Wyniki badań wody w Odrze – zarówno polskie, jak i niemieckie, nie wykazały do tej pory obecności w rzece rtęci – informuje ministerstwo klimatu i środowiska.

Komendant Główny Policji wyznaczył milion złotych nagrody za wskazanie sprawcy zanieczyszczenia Odry. Premier Mateusz Morawiecki na konferencji prasowej w Gorzowie Wielkopolskim powiedział, że najbardziej prawdopodobnym powodem zatrucia rzeki był nielegalny zrzut substancji niebezpiecznych. Dodał, że reakcja służb była zbyt wolna, dlatego zarządził codzienne raportowanie sytuacji i wyciągnął konsekwencje kadrowe. „Jeżeli dojdę do wniosku, że doszło do poważnego naruszenia obowiązków lub zbyt wolnego działania, to będą wyciągane kolejne konsekwencje” – zapowiedział szef rządu. Wczoraj premier poinformował, że zdecydował o dymisji prezesa Wód Polskich Przemysława Dacy oraz szefa Głównego Inspektoratu Ochrony Środowiska Michała Mistrzaka.
Mateusz Morawiecki na konferencji w Gorzowie Wielkopolskim zadeklarował także, że jednym z priorytetów jest teraz odnalezienie i ukaranie winnych zatrucia Odry.

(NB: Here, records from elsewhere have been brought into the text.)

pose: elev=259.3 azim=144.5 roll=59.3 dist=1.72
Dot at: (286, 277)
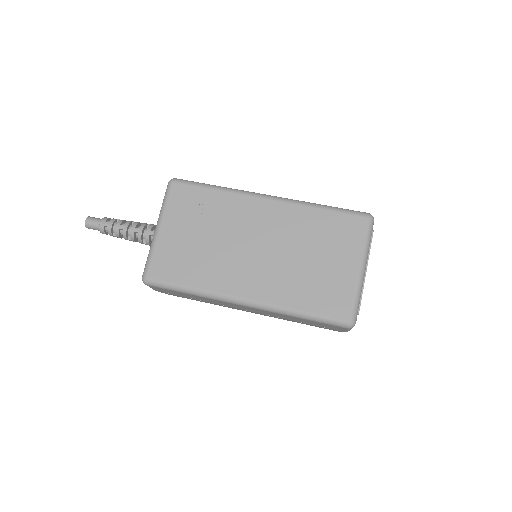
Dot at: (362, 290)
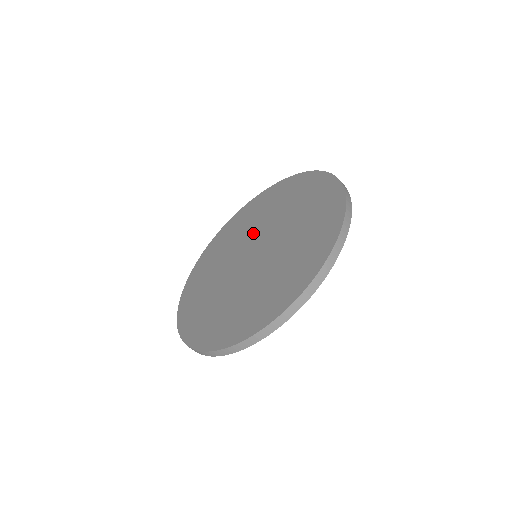
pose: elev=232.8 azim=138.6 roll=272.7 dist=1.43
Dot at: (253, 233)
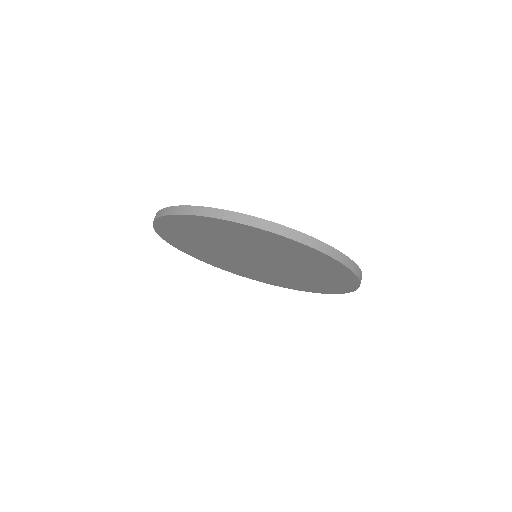
Dot at: occluded
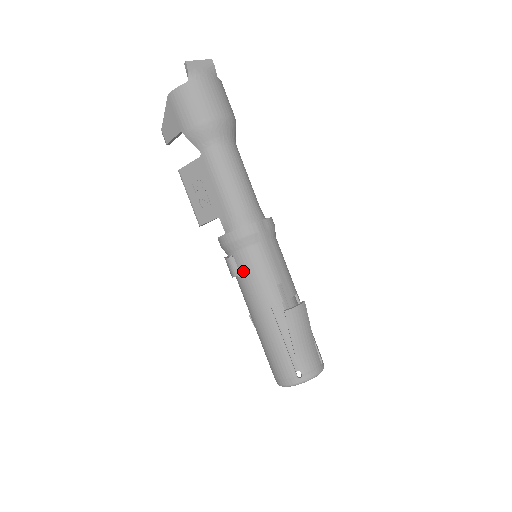
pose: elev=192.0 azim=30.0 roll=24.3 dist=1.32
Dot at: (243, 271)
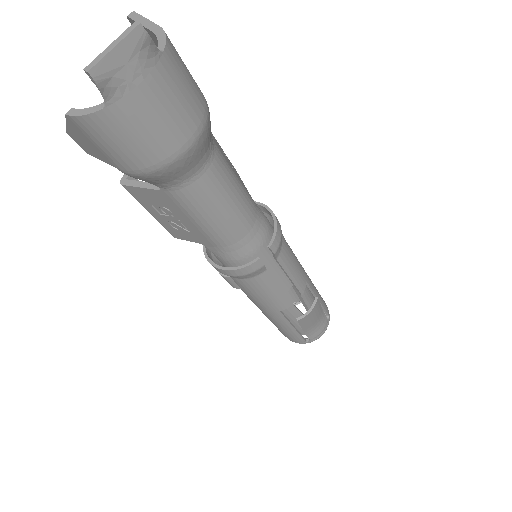
Dot at: (245, 290)
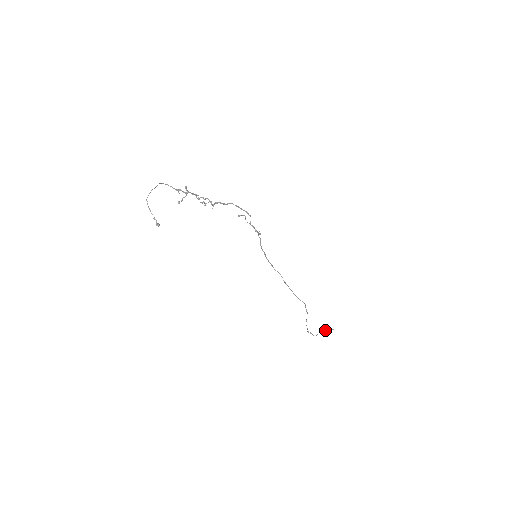
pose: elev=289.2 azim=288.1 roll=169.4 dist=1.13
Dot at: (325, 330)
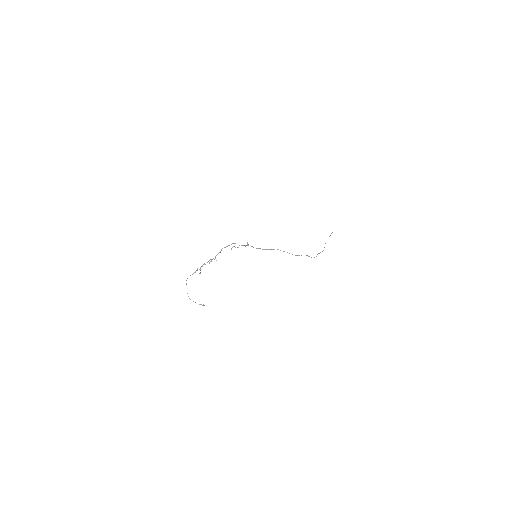
Dot at: occluded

Poinformował, że nagroda, wyznaczona za pomoc we wskazaniu potencjalnych sprawców, ma na celu dojście jak najszybciej, „kto jest sprawcą tego typu przestępstwa wobec środowiska naturalnego”. Wiceminister klimatu i środowiska Jacek Ozdoba poinformował, że wyniki badań wody w Odrze – zarówno polskie, jak i niemieckie, nie wykazały do tej pory obecności w rzece rtęci. „Do Ministerstwa klimatu oficjalnie z Republiki Federalnej Niemiec wpłynęła informacja, że wyniki niemieckie są tożsame z wynikami polskimi w zakresie również zawartości rtęci, którą wykluczono. Zarówno po stronie niemieckiej, jak i polskiej mamy te same parametry. Podwyższone są niektóre czynniki, m.in. parametry chemiczne i fizyczne” – powiedział Jacek Ozdoba. Jak podkreślił, próbki są pobierane na długim odcinku Odry, a do tej pory pobrano ich po stronie polskiej 120. Prowadzone są też codzienne badania ujęć wody w pobliżu Odry. Wiceminister dodał, że trwają także badania toksykologiczne ryb. Do tej pory z Odry wyłowiono kilkanaście ton śniętych ryb, a monitoring prowadzony jest na odcinku 50-60 kilometrów rzeki. Sprawę zanieczyszczenia rzeki badają prokuratura oraz uprawnione do tego organy podlegające Ministerstwu Klimatu i Środowiska. Wstępnie wytypowano już podmioty, które mogą być odpowiedzialne za katastrofę ekologiczną na Odrze.